Baptism and Confirmation

Baptism is initiation into the Church - it is the means of entry into, and belonging to, the fellowship of God’s people. As a symbol of new birth, it is also a sign of a new start with God, a sign of life and hope. The Church of England baptises with water, by immersion or pouring, in the threefold name of God – the name of the Father and of the Son (Jesus) and of the Holy Spirit.

The normal place for baptism in the Church of England is in the local parish churches. It is usually in the context of the local church that nurture and support in the journey of faith is best able to take place, where ministers and people who live nearby can get to know you, and where you can more easily gain a real sense of belonging to the church community. Anyone wishing to be baptised may do so in their local church. (To find out the parish in which you live, go to A Church Near You and type in your postcode.)

It is unusual, therefore, for people to be baptised in the Cathedral.

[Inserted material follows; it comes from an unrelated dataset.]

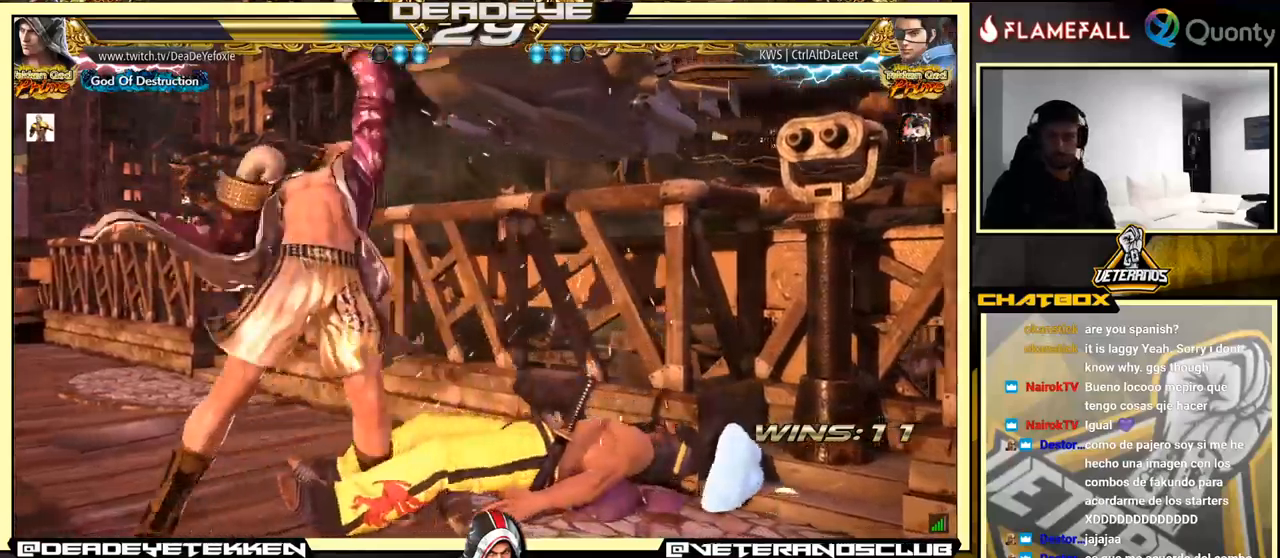
{"buttons": [], "left_stick": "right", "events": [[300, "left_stick", "right"]]}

When this does take place, it is normally when the candidate (or parents of the candidate, in the case of an infant) meets one of the following criteria:

  • lives in the Residual Parish of the Cathedral
  • has been a regular worshipper for at least six months and considers it to be their ‘home’ church
  • has a demonstrable connection (e.g. is a member of staff)
  • has a demonstrable connection with the Duke of Lancaster’s Regiment, whose Regimental Chapel is in Manchester Cathedral.

Age of baptism candidates

People are baptised at any age in the Church of England, from new-born to a ripe old age.

When and where does baptism take place?

Baptism usually takes place at the main Sunday morning service, the 10.30am Sung Eucharist. Although people are sometimes surprised by this, it is in accordance with the rules of the Church of England, which state that “Baptism is normally administered in the cause of public worship and Sunday ‘when most number of people come together.’” (Canon B21)

There are several Sundays designated to baptism throughout the year in the Cathedral diary. If you wish to take an enquiry further, we will be able to let you know the forthcoming dates.

In the reordering of 2013, the font was moved from the Regiment Chapel to the newly created baptistry, by the main south porch.  This means that the whole of the baptism and Sunday Eucharist can take place in the Nave.

Booking a baptism

The easiest way to book a baptism is to talk to one of the clergy after a service in the Cathedral. Alternatively, you may write  to the Canon Pastor. The Canon Pastor will get in touch with you to arrange a meeting.

Preparation for baptism

Candidates are always asked to attend baptism preparation at the Cathedral. This usually takes place on a Sunday morning after the Sung Eucharist, but may be at other times by arrangement. When a candidate is an infant, then the parents and, if possible the godparents, attend the preparation.


Confirmation is an act of commitment to follow Jesus Christ, usually made by a young person or adult, in which they confirm their faith as promised at their baptism. This confirmation of faith is made in the presence of a bishop, who lays hands on each candidate, praying for the outpouring of the Holy Spirit upon them.

When an adult is making a profession of faith in Jesus Christ for the first time in their life, and has not previously been baptised, baptism and confirmation often takes place in the same service.

The route to confirmation is very similar to that of baptism (above). The Cathedral holds an annual service of confirmation once a year, during the summer, and has an annual confirmation preparation schedule for this – divided into appropriate age-groups. The preparation groups are well advertised in the Cathedral’s weekly news-sheets, which are available at the Sunday services and on the welcome desk.

If you are interested in Confirmation, please speak to one of the clergy after a service, or write to the Canon Pastor.

Wondering about baptism or confirmation, but not sure?

If you are thinking about issues surrounding the meaning of life and the Christian faith, and would like to explore more before taking a big step, then do speak with any of the clergy – either after a service or by contacting them via this website. There are occasional discussion groups through the year, and an enquirers’ group that usually meets in the spring/early summer time.